Home

Hoge Raad, 28-05-2004, AP0226, 38958

Hoge Raad, 28-05-2004, AP0226, 38958

Gegevens

Instantie
Hoge Raad
Datum uitspraak
28 mei 2004
Datum publicatie
28 mei 2004
ECLI
ECLI:NL:HR:2004:AP0226
Formele relaties
Zaaknummer
38958

Inhoudsindicatie

Zeedagenaftrek. Begrip zeeschip.

Uitspraak

Nr. 38.958

28 mei 2004

SD

gewezen op het beroep in cassatie van X te Z tegen de uitspraak van het Gerechtshof te Amsterdam van 29 augustus 2002, nr. P01/03455, betreffende na te melden aanslagen in de inkomstenbelasting/premie volksverzekeringen.

1. Aanslagen, bezwaar en geding voor het Hof

Aan belanghebbende zijn voor de jaren 1998 en 1999 aanslagen in de inkomstenbelasting/premie volksverzekeringen opgelegd naar een belastbaar inkomen van ƒ 91.037 respectievelijk ƒ 89.087, welke aanslagen, na daartegen gemaakt bezwaar, bij uitspraken van de Inspecteur zijn gehandhaafd.

Belanghebbende is tegen die uitspraken bij één beroepschrift in beroep gekomen bij het Hof.

Het Hof heeft het beroep ongegrond verklaard. De uitspraak van het Hof is aan dit arrest gehecht.

2. Geding in cassatie

Belanghebbende heeft tegen 's Hofs uitspraak beroep in cassatie ingesteld. Het beroepschrift in cassatie is aan dit arrest gehecht en maakt daarvan deel uit.

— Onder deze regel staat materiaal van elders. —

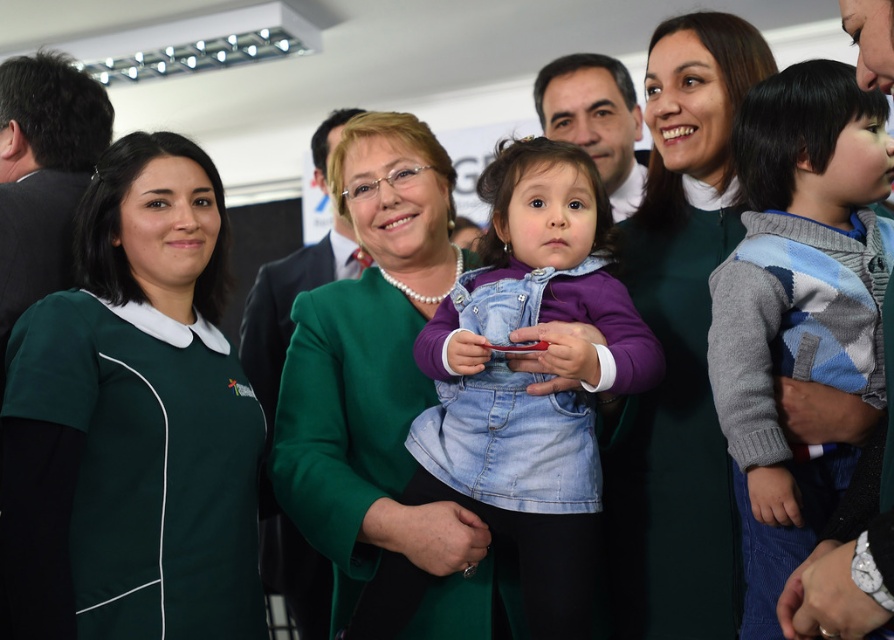
Does point (772, 218) come in front of point (346, 573)?

Yes, point (772, 218) is in front of point (346, 573).

Between point (781, 483) and point (477, 592), which one is positioned in front?

Positioned in front is point (781, 483).

At what (x,y) coordinates should I click in order to perform the action: click on argyle sweater at center. Please return your answer as a coordinate pair (x, y). This screenshot has height=640, width=894. Looking at the image, I should click on (797, 305).

Does green fabric shirt at left appear under green dress at center?

Correct, green fabric shirt at left is located below green dress at center.

Consider the image. Measure the distance between point (196,346) and camera.

Point (196,346) and camera are 4.92 feet apart.

Identify the location of green fabric shirt at left. The image size is (894, 640). (133, 420).

Between green fabric shirt at left and argyle sweater at center, which one appears on the left side from the viewer's perspective?

green fabric shirt at left

Between green fabric shirt at left and argyle sweater at center, which one appears on the right side from the viewer's perspective?

From the viewer's perspective, argyle sweater at center appears more on the right side.

Which is behind, point (86, 582) or point (831, 83)?

Positioned behind is point (831, 83).

Locate an element on the screen. green fabric shirt at left is located at coordinates (133, 420).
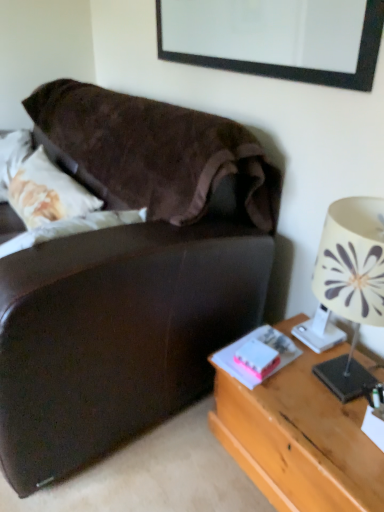
Question: From their relative heights in the image, would you say white fabric lampshade at right is taller or shorter than wooden desk at right?

Choices:
 (A) short
 (B) tall

Answer: (B)

Question: Does point (332, 229) appear closer or farther from the camera than point (266, 404)?

Choices:
 (A) closer
 (B) farther

Answer: (A)

Question: Considering the real-world distances, which object is closest to the pink matte book at lower right, which ranks as the first book in right-to-left order?

Choices:
 (A) white fabric lampshade at right
 (B) white matte book at lower right, the 1th book viewed from the left
 (C) black matte picture frame at upper center
 (D) wooden desk at right

Answer: (B)

Question: Estimate the real-world distances between objects in this image. Which object is farther from the white fabric lampshade at right?

Choices:
 (A) pink matte book at lower right, which ranks as the first book in right-to-left order
 (B) white matte book at lower right, the 1th book viewed from the left
 (C) black matte picture frame at upper center
 (D) wooden desk at right

Answer: (C)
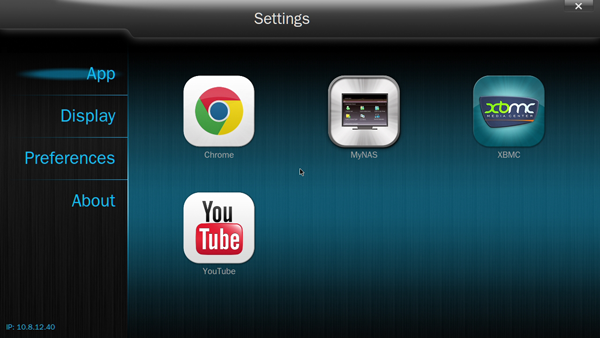
Find the location of a particular element. Image resolution: width=600 pixels, height=338 pixels. tv is located at coordinates (365, 107).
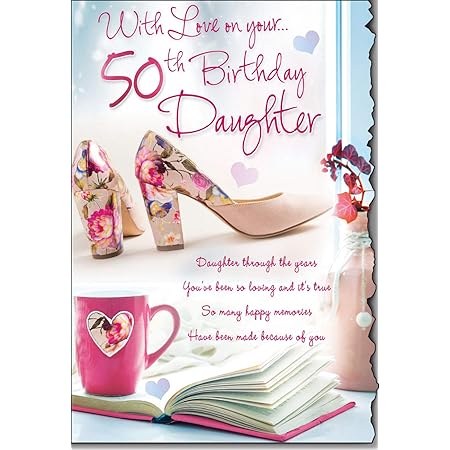
This screenshot has width=450, height=450. In order to click on pink cover on book in this screenshot , I will do `click(197, 420)`.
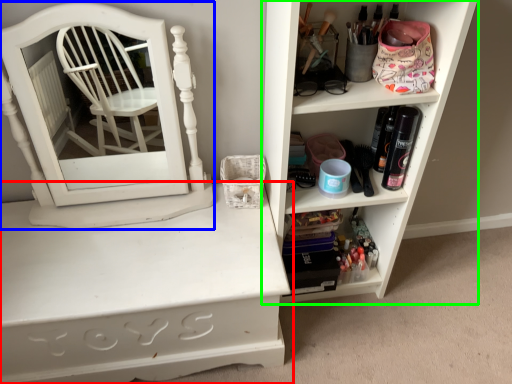
Question: Which object is the closest to the shelf (highlighted by a red box)? Choose among these: medicine cabinet (highlighted by a blue box) or shelf (highlighted by a green box).

Choices:
 (A) medicine cabinet
 (B) shelf

Answer: (A)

De Staatssecretaris van Financiën heeft een verweerschrift ingediend.

3. Beoordeling van de klachten

3.1. In cassatie kan van het volgende worden uitgegaan.

Belanghebbende verrichtte in 1998 en 1999 aan boord van G werkzaamheden in loondienst op het Nederlandse deel van het continentaal plat. G is een stalen constructie, voorzien van drie poten met een totale hoogte van 120 meter. De gehele constructie heeft de mogelijkheid zelfstandig te drijven, dan wel op de zeebodem geplaatst te worden door het laten zakken van de poten. Met G worden boorwerkzaamheden uitgevoerd, waarbij de gehele constructie steunt op de drie op de zeebodem rustende poten. G blijft voor die werkzaamheden meestal enkele maanden op dezelfde locatie. Nadat de werkzaamheden op een bepaalde locatie zijn beëindigd, wordt G als een drijvend geheel met opgetrokken poten versleept naar een andere locatie.

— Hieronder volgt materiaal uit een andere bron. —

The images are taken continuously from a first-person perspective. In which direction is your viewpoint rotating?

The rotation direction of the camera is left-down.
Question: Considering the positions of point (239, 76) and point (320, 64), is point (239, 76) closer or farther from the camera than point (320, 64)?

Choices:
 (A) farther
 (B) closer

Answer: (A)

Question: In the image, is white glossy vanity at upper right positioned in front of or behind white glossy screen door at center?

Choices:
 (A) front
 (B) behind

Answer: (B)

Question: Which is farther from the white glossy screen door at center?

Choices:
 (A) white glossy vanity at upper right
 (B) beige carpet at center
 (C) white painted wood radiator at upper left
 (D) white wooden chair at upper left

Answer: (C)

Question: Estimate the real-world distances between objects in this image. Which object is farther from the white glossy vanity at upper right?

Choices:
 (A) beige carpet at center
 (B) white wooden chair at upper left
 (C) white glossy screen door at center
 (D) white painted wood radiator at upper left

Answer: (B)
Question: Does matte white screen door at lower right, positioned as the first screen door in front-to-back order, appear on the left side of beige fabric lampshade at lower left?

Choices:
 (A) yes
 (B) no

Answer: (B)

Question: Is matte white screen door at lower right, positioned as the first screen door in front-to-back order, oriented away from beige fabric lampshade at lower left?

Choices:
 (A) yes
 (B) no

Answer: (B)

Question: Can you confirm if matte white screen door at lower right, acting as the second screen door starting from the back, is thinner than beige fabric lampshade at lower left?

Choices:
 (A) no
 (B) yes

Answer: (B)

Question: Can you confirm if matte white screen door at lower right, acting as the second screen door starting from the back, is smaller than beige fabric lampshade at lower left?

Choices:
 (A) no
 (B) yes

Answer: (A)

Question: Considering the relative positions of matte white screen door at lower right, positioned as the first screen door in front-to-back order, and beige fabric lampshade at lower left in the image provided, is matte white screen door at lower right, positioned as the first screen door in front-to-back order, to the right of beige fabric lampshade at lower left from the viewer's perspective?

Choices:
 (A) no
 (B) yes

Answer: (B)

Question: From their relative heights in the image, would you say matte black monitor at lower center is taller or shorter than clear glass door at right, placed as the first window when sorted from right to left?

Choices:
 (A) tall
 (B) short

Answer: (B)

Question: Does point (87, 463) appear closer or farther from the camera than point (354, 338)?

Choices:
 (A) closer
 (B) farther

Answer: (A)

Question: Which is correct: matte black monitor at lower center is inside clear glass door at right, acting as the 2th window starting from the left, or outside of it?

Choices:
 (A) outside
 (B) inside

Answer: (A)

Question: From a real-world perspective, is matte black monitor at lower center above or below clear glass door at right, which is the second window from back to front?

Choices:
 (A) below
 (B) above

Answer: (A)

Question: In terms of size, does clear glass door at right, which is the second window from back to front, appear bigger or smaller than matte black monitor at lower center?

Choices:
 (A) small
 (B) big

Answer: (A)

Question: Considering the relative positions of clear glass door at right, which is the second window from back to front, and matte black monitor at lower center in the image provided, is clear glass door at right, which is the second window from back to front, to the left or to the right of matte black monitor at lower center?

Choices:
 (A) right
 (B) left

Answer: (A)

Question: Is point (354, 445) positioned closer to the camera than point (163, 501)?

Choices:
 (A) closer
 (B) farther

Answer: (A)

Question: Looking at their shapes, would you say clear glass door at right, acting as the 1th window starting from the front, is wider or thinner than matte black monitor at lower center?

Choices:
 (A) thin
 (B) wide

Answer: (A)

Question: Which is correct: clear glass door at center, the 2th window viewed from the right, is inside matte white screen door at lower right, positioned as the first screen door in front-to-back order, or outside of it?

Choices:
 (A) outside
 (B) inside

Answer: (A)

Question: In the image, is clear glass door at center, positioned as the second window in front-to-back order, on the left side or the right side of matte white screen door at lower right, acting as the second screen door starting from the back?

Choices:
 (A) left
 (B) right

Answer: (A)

Belanghebbende reisde in 1998 en 1999 één keer per periode van vier weken naar G en eenmaal per vier weken ging hij weer naar zijn woonplaats; zijn afwezigheid van huis besloeg steeds een periode van vijftien dagen (inclusief de dagen van vertrek en aankomst). In totaal was belanghebbende zowel in 1998 als in 1999 195 dagen op G aanwezig.

3.2. Voor het Hof was in geschil of belanghebbende aanspraak heeft op de zeedagenaftrek als omschreven in artikel 37, lid 3, van de Wet op de inkomstenbelasting 1964 (tekst 1998 en 1999; hierna: de Wet). Het geschil spitste zich in de eerste plaats toe op de vraag of G is aan te merken als een zeeschip in de zin van de Zeebrievenwet, die in haar artikel 2 - behoudens hier niet toepasselijke uitzonderingen - onder zeeschepen verstaat alle schepen bedoeld in artikel 8:2, lid 1, BW.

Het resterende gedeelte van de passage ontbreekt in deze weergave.